● **WHAT TO WORK ON**
1. Print the part of the cheese-wedge blog post that opens with the words containing "## 24 Comments" and closes with "climbing the ladder.". Copy it word for word.
2. In the cheese-wedge blog post, what old technology does Marshall Thompson suggest for showing the distribution of guesses?

So I took a page out of Bryan Meyer’s blog and turned it into this three-act task.

Two release notes here:

**This task isn’t worth much if you don’t start with intuition.** You should point to this image and ask your students to intuit the location of a fair horizontal cut. At the moment, I think my best option is to print out that frame and pass it out to students so they can each draw their own lines. What I *need*, though, is a digital system where students can adjust that line precisely to their liking and then tap submit.

After that, the students see a composite of their classmates’ guesses.

This does two things. One, it ratchets up engagement. We want to know what the answer is and who guessed closest. Two, the mathematical model gets a lot of credibility when its solution falls right in the middle of our field of guesses.

**This task isn’t worth much if you don’t end with generalization.** The initial task sets the hook, but it resolves quickly into computation. Where this task (and others like it) light up the board is when we say, “Okay, now tell me where to make the cut for any size wedge of cheese. Any angle. Any radius.”

The ideal outcome on a digital device is that the student comes up with an abstract function with respect to theta and r, enters it into the device, and then that abstraction gets *concretized right on the original image*. The student sees the *result* of her model on a dynamic cheese wedge. She adjusts the theta slider and sees both the wedge and the cut adjust dynamically according to her function.

That’s the ladder of abstraction right there –Â from intuition to generalization.

**Featured Commentary**

There’s an interesting back-and-forth in the comments with one side claiming that the obviousness of the vertical cut makes the horizontal cut kind of contrived and another side saying it doesn’t matter.

## 24 Comments

## Andrew Stadel

June 29, 2012 - 2:30 pm -Bryan is on FIRE!

He had a piece in my recent Elmo’s Microwave Travel.

Dan, I love the theta slider (I’d call it feta slider, ha!). Seriously, I really enjoy the thought of using a touch tablet to make estimates and collect them for use in the lesson. I know you’d have me climbing the ladder.

Plus, I love cheese!

## Steven Peters

June 29, 2012 - 2:55 pm -It feels a little contrived because you could just make a vertical cut along the axis of symmetry. What if you had an ice cream cone that was filled with ice cream and one person starts and the other gets to finish it (ignoring the public health aspects)? How far from the top does the first person get to eat before switching over? That’s a more natural scenario for splitting that type of shape along that horizontal axis. Plus it’s in 3d if you’re into that sort of thing.

## Marshall Thompson

June 29, 2012 - 3:58 pm -Three observations:

This might be a situation where old tech trumps new tech. Transparencies overlayed would show the distribution of guesses very nicely.

I need to find out where I can get a monogrammed cutting board.

@SP: YUCK. I am not eating the second half of your ice cream cone!

● **RECORDED INFORMATION**
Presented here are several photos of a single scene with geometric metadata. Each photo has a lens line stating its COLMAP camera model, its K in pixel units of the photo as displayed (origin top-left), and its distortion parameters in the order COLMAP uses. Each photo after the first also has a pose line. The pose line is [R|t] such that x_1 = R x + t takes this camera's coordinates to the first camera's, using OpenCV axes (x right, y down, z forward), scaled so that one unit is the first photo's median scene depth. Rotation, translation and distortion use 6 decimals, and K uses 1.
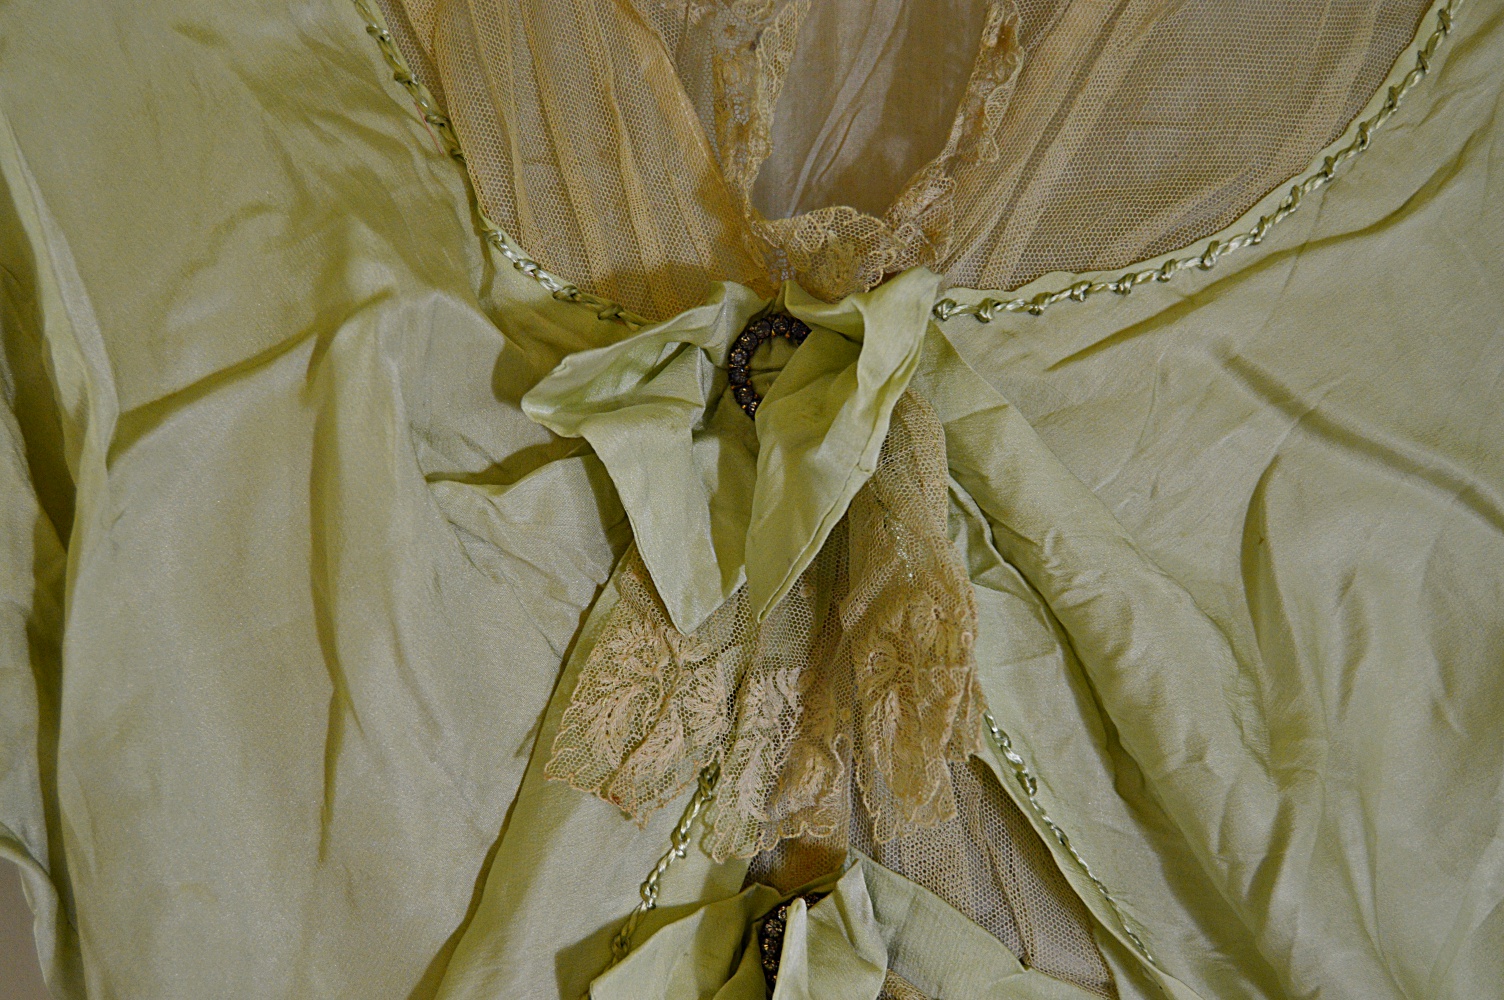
lens RADIAL K [[2349.6, 0, 764.4], [0, 2349.6, 495.4], [0, 0, 1]] dist [0.007076, 0.000000]
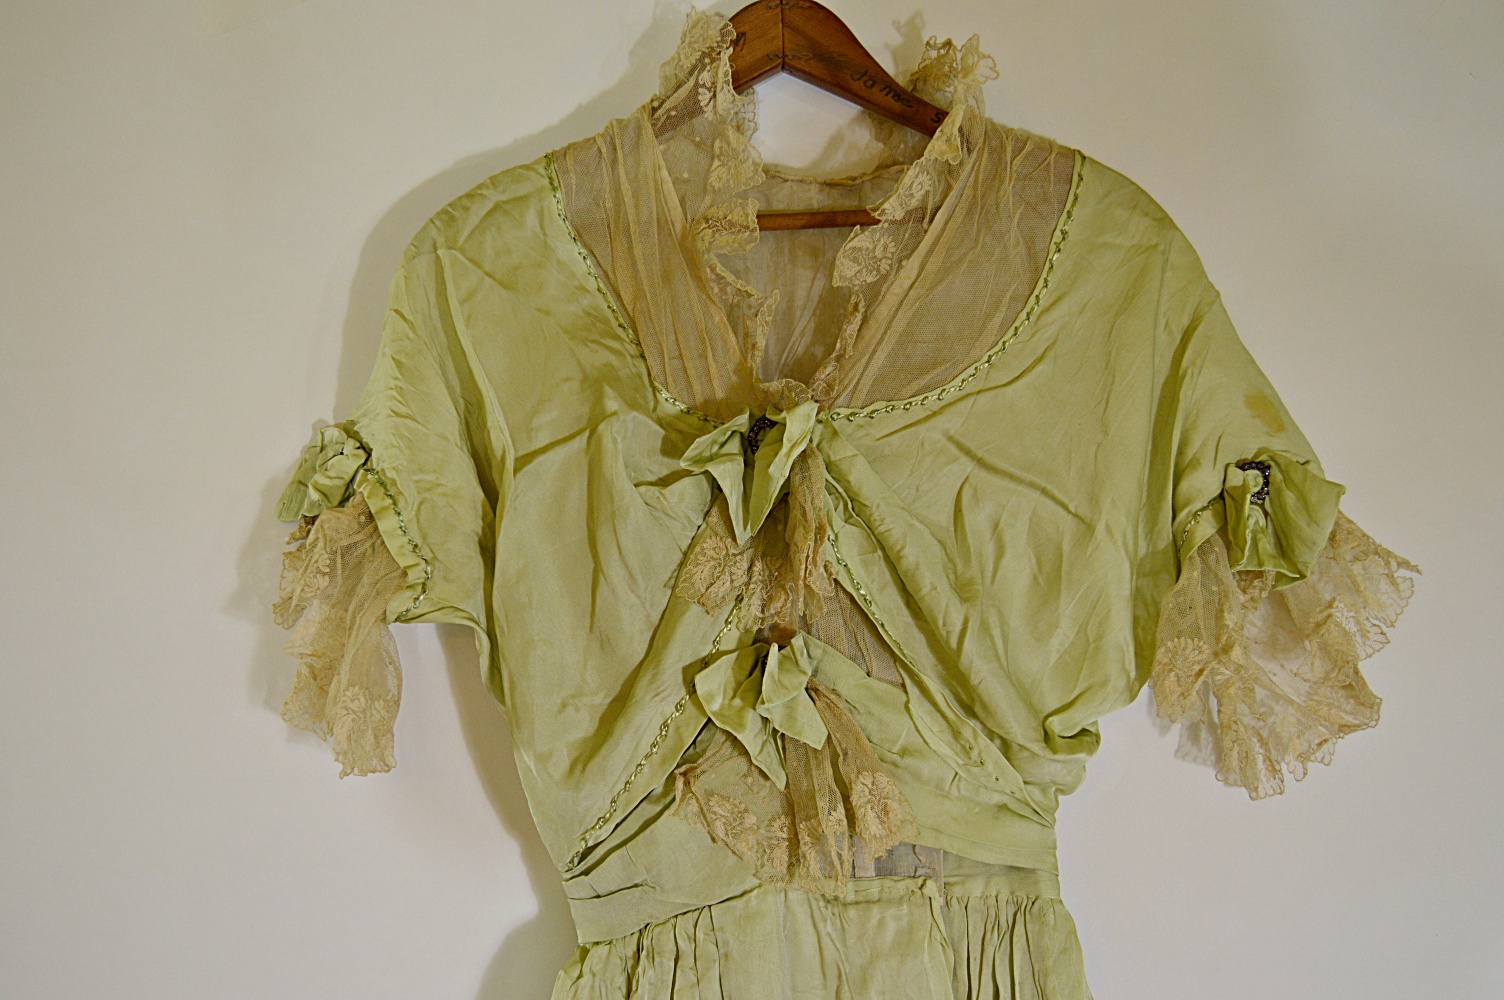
lens RADIAL K [[1585.9, 0, 743.7], [0, 1585.9, 493.2], [0, 0, 1]] dist [-0.017787, 0.000000]
pose [[0.998836, 0.001246, -0.048214, 0.060606], [-0.001129, 0.999996, 0.002439, -0.000619], [0.048217, -0.002382, 0.998834, -0.704239]]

● **WRITTEN RESPONSES**
1.
## 24 Comments

## Andrew Stadel

June 29, 2012 - 2:30 pm -Bryan is on FIRE!

He had a piece in my recent Elmo’s Microwave Travel.

Dan, I love the theta slider (I’d call it feta slider, ha!). Seriously, I really enjoy the thought of using a touch tablet to make estimates and collect them for use in the lesson. I know you’d have me climbing the ladder.

2. Overlaid transparencies.